Под сенью проклятия (СИ) - Федорова Екатерина (бесплатные книги полный формат txt) 📗
— Трава-потрава. — Я выпустила скатерть из рук, отшвырнула её к стенке.
Прости меня, бабка Мирона, что к твоей холстине да с таким небрежением.
Просто на ней кровь моей родительницы.
Рогор ждал за спиной. Не спрашивал больше, молчал.
— Кольша. — Наконец ответила я, не оборачиваясь. — Подводная трава. Из кольшиных жил делают крючки, сушат, те усыхают до малости. Потом их подмешивают в еду, и они снова набухают. Все нутро рвут в клочья.
Он не стал спрашивать — а разве нету супротив этого средства, а что ж вы не пробовали заговор какой, а как же травки, а другая травница с припасом? Но я все равно сжалась, потому что втайне этого ждала. Трудно людям объяснить, что чудодейственные заговоры хороши, когда у тела есть время их выслушать. И что даже две травницы не спасут того, кто уже не жилец.
— Ты уверена? — Ровный был голос у норвина, аж жуть.
Я кивнула, все ещё не оборачиваясь.
— Её рвало кровью. В извергнутом был крючок из кольшиной жилы. Самолично нашла.

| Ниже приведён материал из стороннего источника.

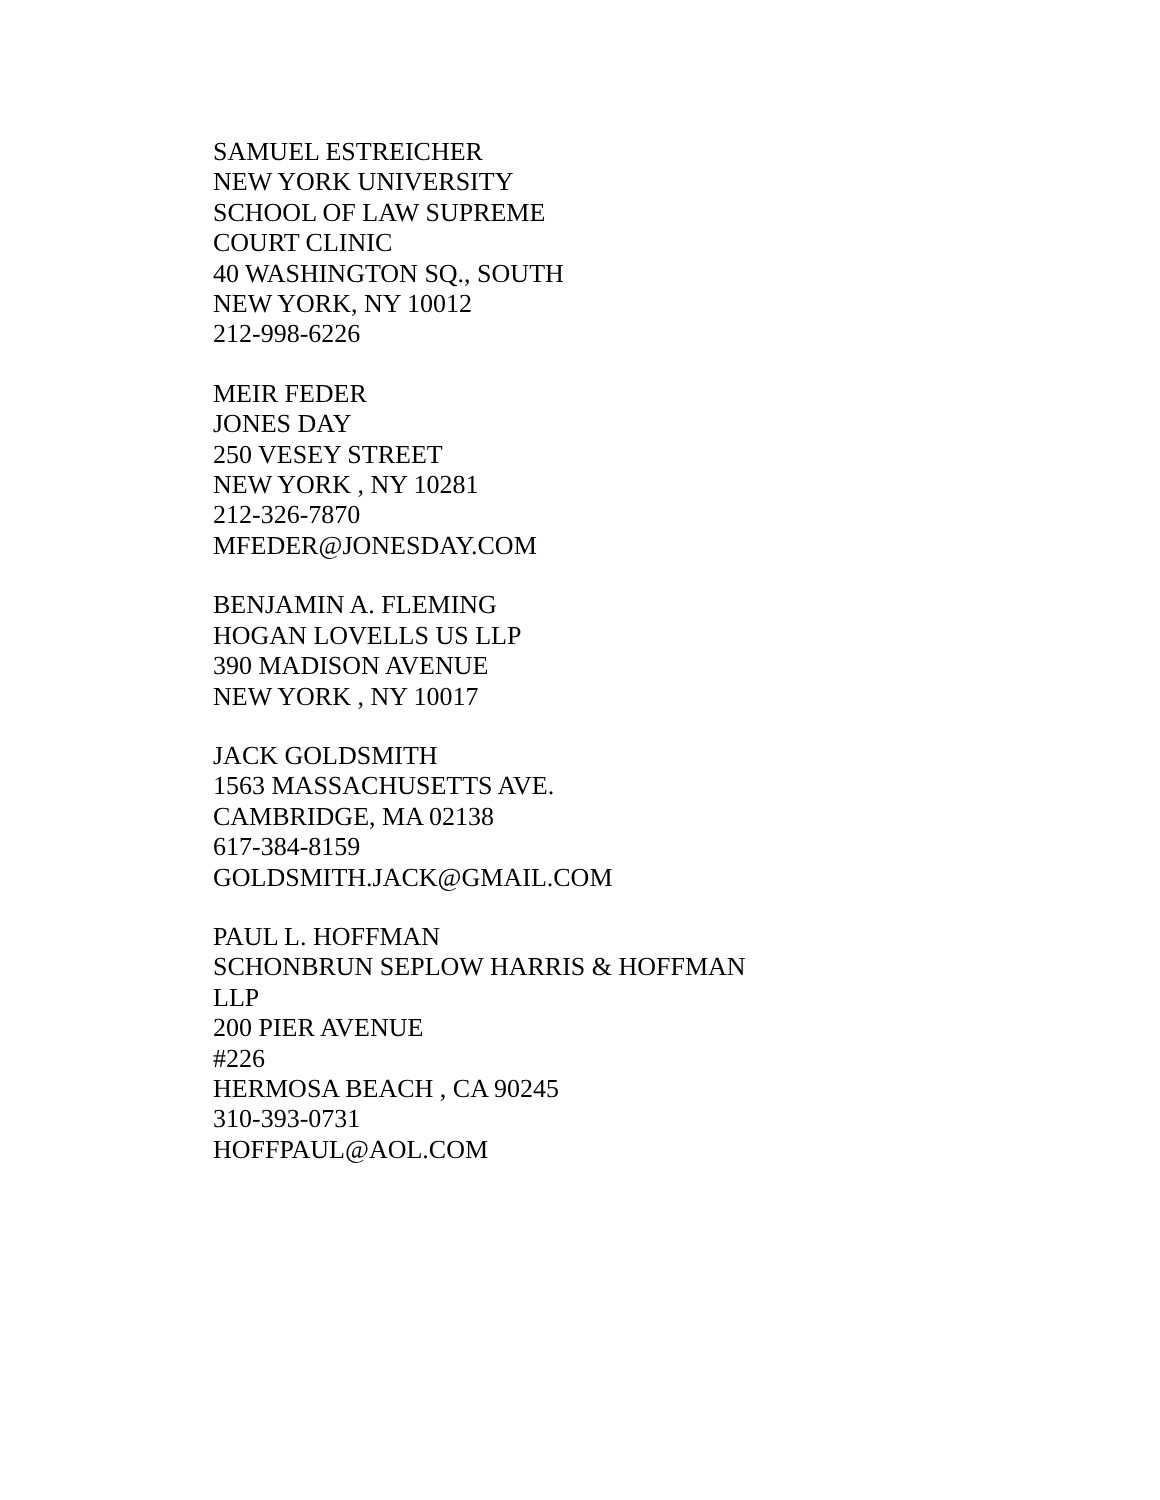SAMUEL ESTREICHER
NEW YORK UNIVERSITY
SCHOOL OF LAW SUPREME
COURT CLINIC
40 WASHINGTON SQ., SOUTH
NEW YORK, NY 10012
212-998-6226
MEIR FEDER
JONES DAY
250 VESEY STREET
NEW YORK , NY 10281
212-326-7870
MFEDER@JONESDAY.COM
BENJAMIN A. FLEMING
HOGAN LOVELLS US LLP
390 MADISON AVENUE
NEW YORK , NY 10017
JACK GOLDSMITH
1563 MASSACHUSETTS AVE.
CAMBRIDGE, MA 02138
617-384-8159
GOLDSMITH.JACK@GMAIL.COM
PAUL L. HOFFMAN
SCHONBRUN SEPLOW HARRIS & HOFFMAN
LLP
200 PIER AVENUE
#226
HERMOSA BEACH , CA 90245
310-393-0731
HOFFPAUL@AOL.COM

— Где могли подсунуть эту гадость госпоже Морислейг?
Он не спросил «кто». Значит, многое знал. И по-прежнему именовал Морислану Морислейг.
— Вчера на пиру подавали лакомство. — С усилием сказала я. — В самый раз спрятать такую штуку. Мягкое и липкое. Пирожное называется. И прислужник всем накладывал по штуке, своей рукой.
Я сердито мотнула головой — в груди словно червь сидел, и грыз изнутри, до того странно там ныло. неужто горюю? Может, это просто страх? Как-никак, и мне могли подсунуть пирожное с кольшей, и я могла умереть такой страшной смертью.
Всю мою жизнь, все мое детство и всю мою юность Мирона учила меня травкам. Я наизусть знала то зло, которое они причиняют. И до этого при мне умирали — но наши, сельские, бабы и мужики, иногда дети. Смерти у них тоже были наши, сельские — от болезней, от встречи со злым зверем в лесу, от несчастного случая.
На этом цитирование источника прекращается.